___ Source passage
Ask HN: Big list of open source projects looking for donations? - wslh
Is there a concise list of open source projects looking for donations? I really think donating to open source projects you care about should be closer to a subscription model than a sporadic&#x2F;rare event. There should be a facilitation process to quickly find recipients individually or by groups.<p>Also, new donating models can be studied. For example, a project can distribute part of the donations to their code dependencies.
======
fundamental
You might be interested in [https://snowdrift.coop/](https://snowdrift.coop/)
Their site/model is still evolving, but they've done some pretty good research
on what other options there are already out there
[https://snowdrift.coop/p/snowdrift/w/en/othercrowdfunding](https://snowdrift.coop/p/snowdrift/w/en/othercrowdfunding)
.

As per the original question I don't think there is any such list of projects
seeking donations and if there was one I doubt it would be concise. If you're
personally interested in donating to a project via a subscription it shouldn't
be that difficult to contact the maintainer to see if they'd be interested in
receiving those donations and if they could setup some service to receive
subscriptions.
______
___ Source material
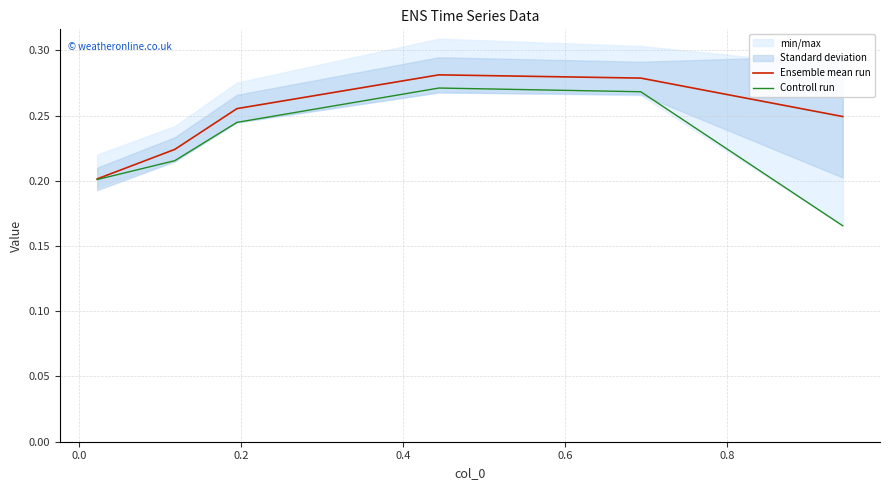

What is the value of the Ensemble mean run point at the 5th from the left?

0.3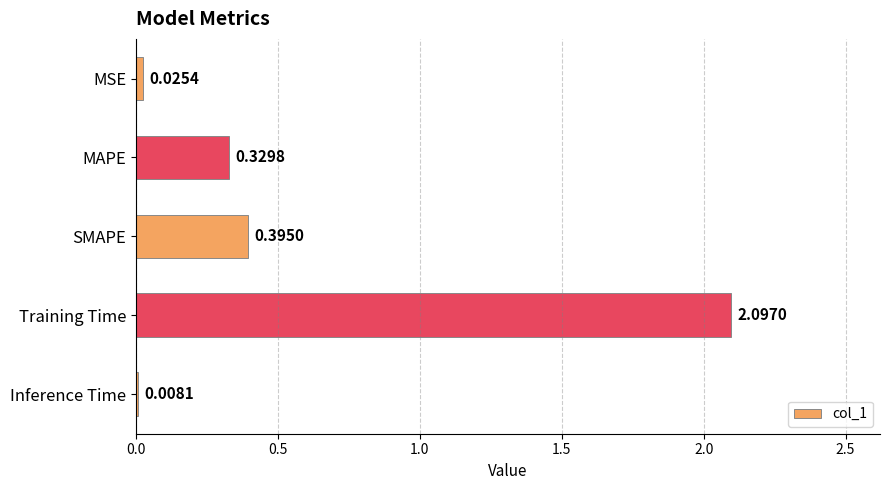

At which label is the value closest to 1?

SMAPE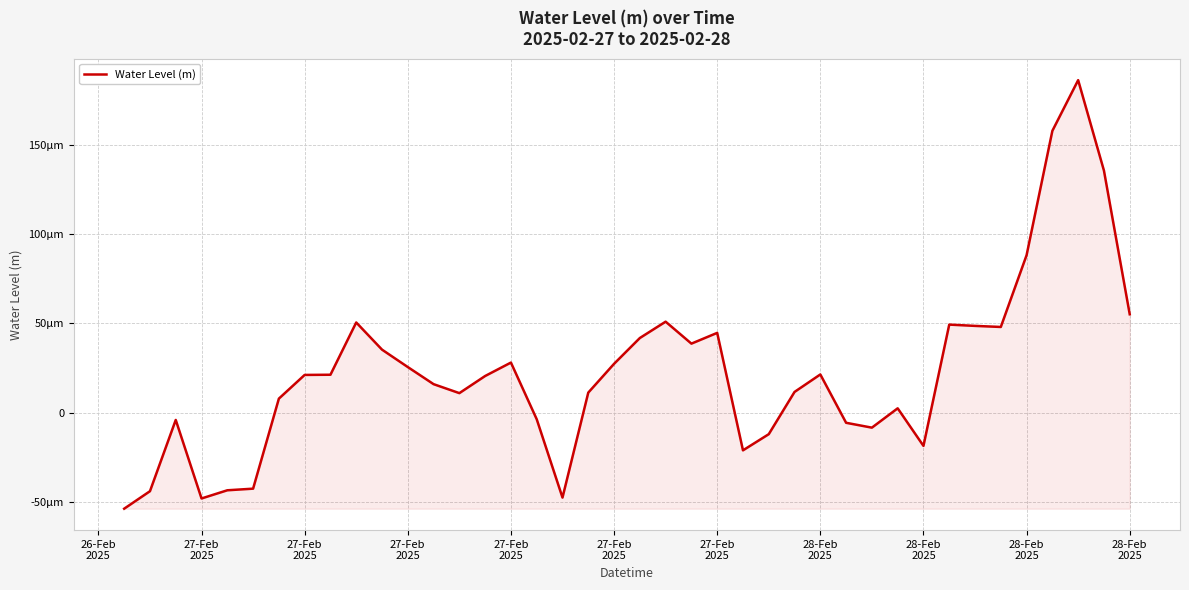

Is this an area chart (filled region under the line)?

Yes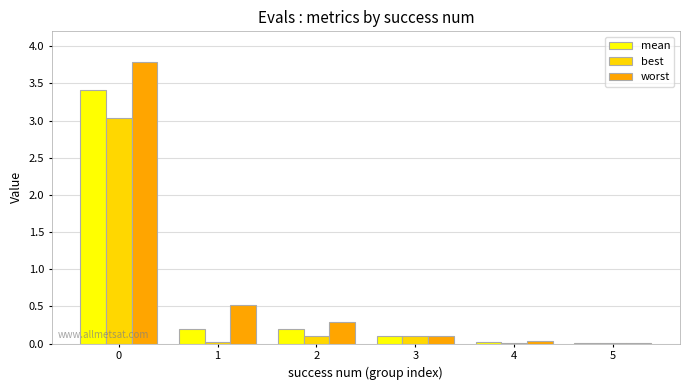

Is the value of mean at 1 greater than the value of best at 0?

No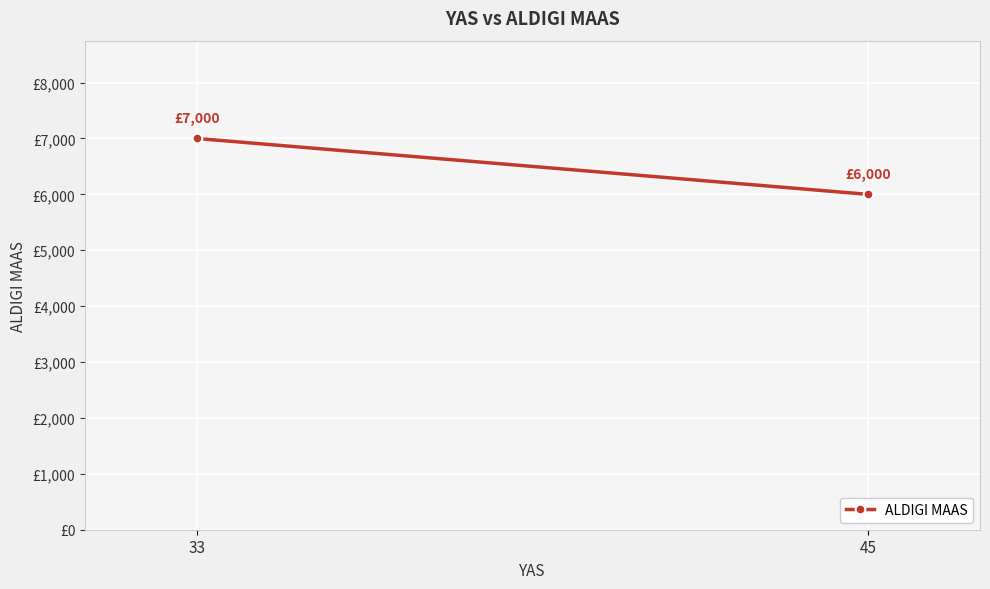

Reading left to right, transcribe all the data shown in this chart.

33=7000	45=6000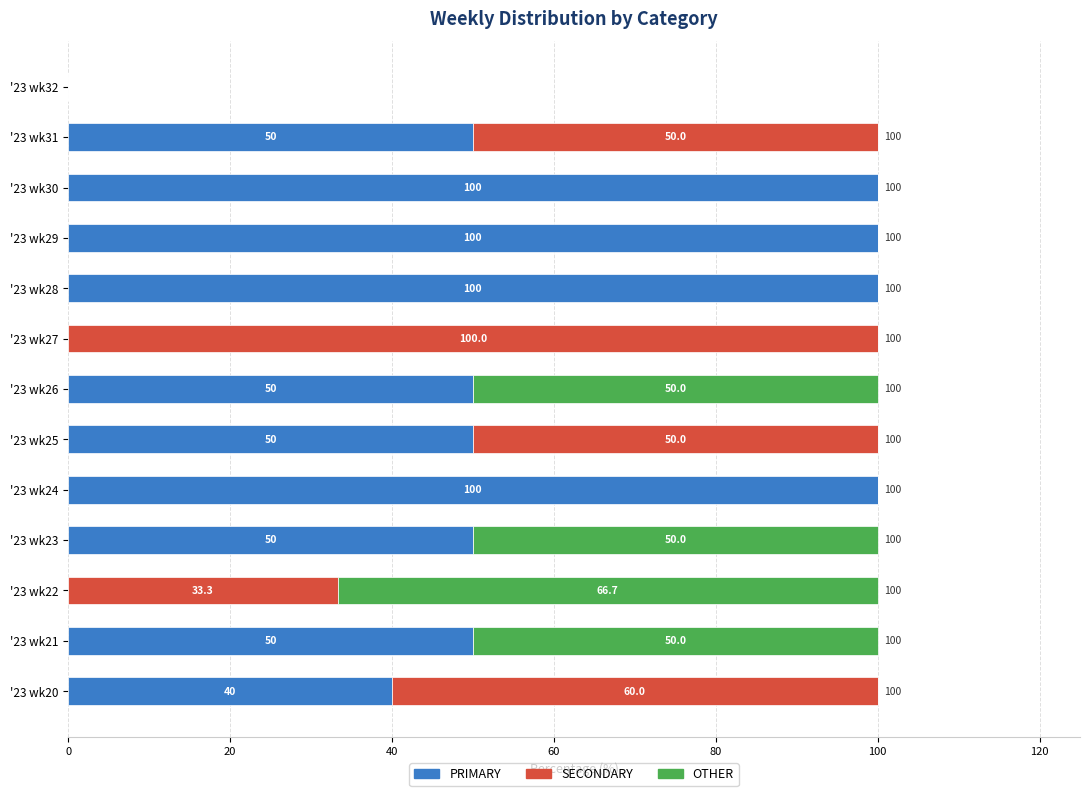

What is the maximum value for PRIMARY?

100.0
______
What you will do:
A - In the thread about donating to open source projects, what example of a new donating model does the opening post give?
B - Print the part of the open source donations thread starting with "Ask HN: Big" and going on through "interested in [https://snowdrift.coop/](https://snowdrift.coop/)".
C - Proceed with the thread on donating to open source projects from where it stops.

Answers for the tasks:
A - A project could distribute part of its donations to its code dependencies.

B -
Ask HN: Big list of open source projects looking for donations? - wslh
Is there a concise list of open source projects looking for donations? I really think donating to open source projects you care about should be closer to a subscription model than a sporadic&#x2F;rare event. There should be a facilitation process to quickly find recipients individually or by groups.<p>Also, new donating models can be studied. For example, a project can distribute part of the donations to their code dependencies.
======
fundamental
You might be interested in [https://snowdrift.coop/](https://snowdrift.coop/)

C -
------
iamtrying
Please donate existing projects or hire C++, C, Python developers to
contribute to the open-source community and pay the developers. There are tons
of project they need either donation or developers which get paid for small
amounts.

1 - FFMpeg for Windows to become more friendly 2 - NodeJS for Windows to
become more easy and friendly so that we can stop using fooling us by moving
to random programming languages : Java, C#, D, Go etc etc

3 - Please invest on TWAIN, ISIS, SANE protocol to be Freely available in
NodeJS

4 - Please invest on rfc-turn servers 5 - Please invest VLC. To make for
windows operating system to have screen-capture and then make that captured
screen to be available as virtual webcam source. Like Manycam

6 - Please invest for Node-WebKit, to make it for windows bulletproof hackers
browser.